HUMS 317, The Death Sentence: When the State Kills

Meeting Time: 
T 3:30-6:30pm

Course Description

The political, economic, and philosophical figure of the “death sentence,” although it has archaic roots, continues to haunt the 21st century. “Capital punishment,” often understood as the paradigmatic, final, and ultimate form of sovereign power, forms only the starting point of our inquiry.

If it is the case that, as John Locke writes quoting Cicero, salus populi suprema lex esto (the safety of the people should be the supreme law), and if, furthermore, this maxim extends in the name of national security up to and including the point where the lives of certain people and populations are thrown into question, then all instances where the state kills, sanctions killing, or benefits directly or indirectly from the killing of its own citizens must be in question in the course. It may seem strange—modern politics, economics, and philosophy all begin from death sentences.

The French revolution depended on bloody executions that were “necessary” for founding a new polity. The Atlantic slave trade condemned millions of Africans to death, under economic reasoning, for the benefit of world capitalism. Athens killed the philosopher Socrates because he was dangerous to the polis, and philosophy has enshrined this death sentence as its mythical origin and its most modern moment. We investigate the stories and logics these events have in common.

Why does the state kill its own? Why are death sentences necessary for the current complex of state-nation-capital? Why did “barbaric” practices not end with enlightenment, the critique of religion, scientific rationalism, modernization, capitalism? Answers to these questions come from texts in political theory, philosophy, history, and the social sciences.  

Syllabus

Led By:

Paul North writes and teaches on literature and other media, inental philosophy, literary and critical theory. 
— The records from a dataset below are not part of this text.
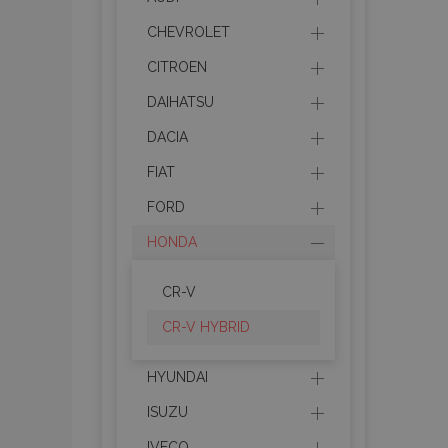
CHEVROLET
CITROEN
DAIHATSU
DACIA
FIAT
FORD
HONDA
CR-V
CR-V HYBRID
HYUNDAI
ISUZU
IVECO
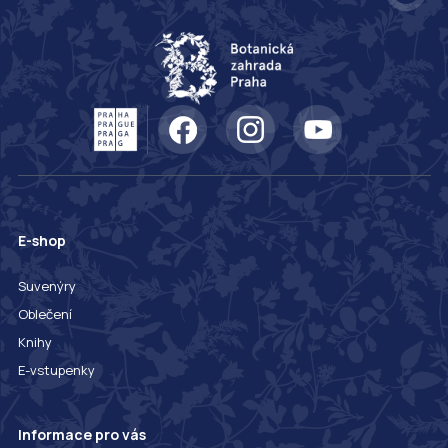
E-shop
Suvenýry
Oblečení
Knihy
E-vstupenky
Informace pro vás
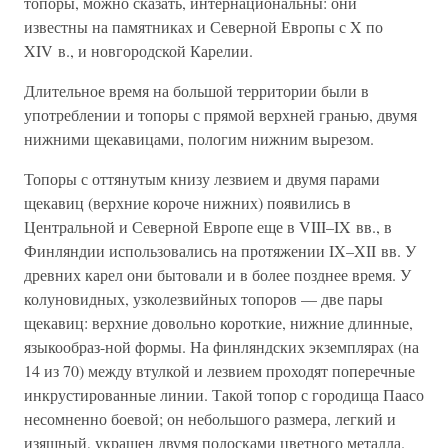
топоры, можно сказать, интернациональны: они
известны на памятниках и Северной Европы с X по
XIV в., и новгородской Карелии.
Длительное время на большой территории были в
употреблении и топоры с прямой верхней гранью, двумя
нижними щекавицами, пологим нижним вырезом.
Топоры с оттянутым книзу лезвием и двумя парами
щекавиц (верхние короче нижних) появились в
Центральной и Северной Европе еще в VIII–IX вв., в
Финляндии использовались на протяжении IX–XII вв. У
древних карел они бытовали и в более позднее время. У
колуновидных, узколезвийных топоров — две пары
щекавиц: верхние довольно короткие, нижние длинные,
языкообраз-ной формы. На финляндских экземплярах (на
14 из 70) между втулкой и лезвием проходят поперечные
инкрустированные линии. Такой топор с городища Паасо
несомненно боевой; он небольшого размера, легкий и
изящный, украшен двумя полосками цветного металла.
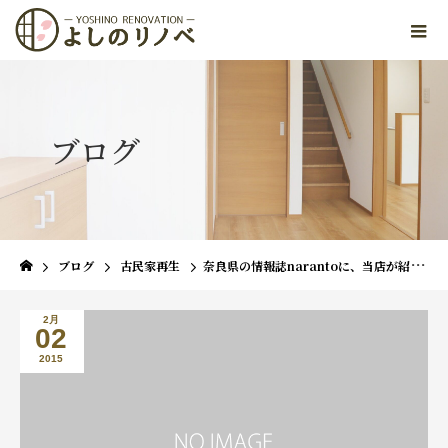
ブログ
ブログ
古民家再生
奈良県の情報誌narantoに、当店が紹介されました
2月
02
2015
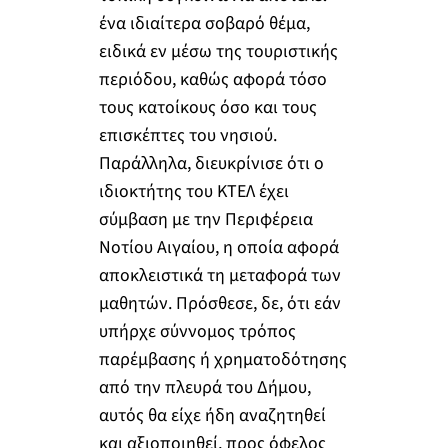
ένα ιδιαίτερα σοβαρό θέμα,
ειδικά εν μέσω της τουριστικής
περιόδου, καθώς αφορά τόσο
τους κατοίκους όσο και τους
επισκέπτες του νησιού.
Παράλληλα, διευκρίνισε ότι ο
ιδιοκτήτης του ΚΤΕΛ έχει
σύμβαση με την Περιφέρεια
Νοτίου Αιγαίου, η οποία αφορά
αποκλειστικά τη μεταφορά των
μαθητών. Πρόσθεσε, δε, ότι εάν
υπήρχε σύννομος τρόπος
παρέμβασης ή χρηματοδότησης
από την πλευρά του Δήμου,
αυτός θα είχε ήδη αναζητηθεί
και αξιοποιηθεί, προς όφελος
He is most interested in the afterlives of Kantian critical thought, deconstruction, literary theory, and poetry and poetics in a variety of languages and traditions. Authors he works on include Plato and Aristotle, Neo-Platonic systems, Nicholas of Cusa, the French 17th century, D. Hume, I. Kant, F. Hölderlin, F. Schelling, the Jena Romantics, British Romanticism, F. Nietzsche, and several clusters from the 19th to mid 20thcentury such as the cluster around phenomenology—Brentano, Husserl, Heidegger, Benjamin, Kafka, Levinas, Merleau-Ponty, Derrida—or that around the concept of time—Bergson, Proust, Heidegger, Einstein—or that around “other modes of experience”—Baudelaire, Freud, Benjamin, Huxley, Borges, Juan Rulfo, César Aira—or that around German-Jewish thought—Mendelssohn, Maimon, Varnhagen, Schlegel, Rosenzweig, Buber, Scholem. Theoretical style is an area of interest as well, and Prof. North is happy to work with students in a variety of genres and styles, to expand the parameters of what we call critique.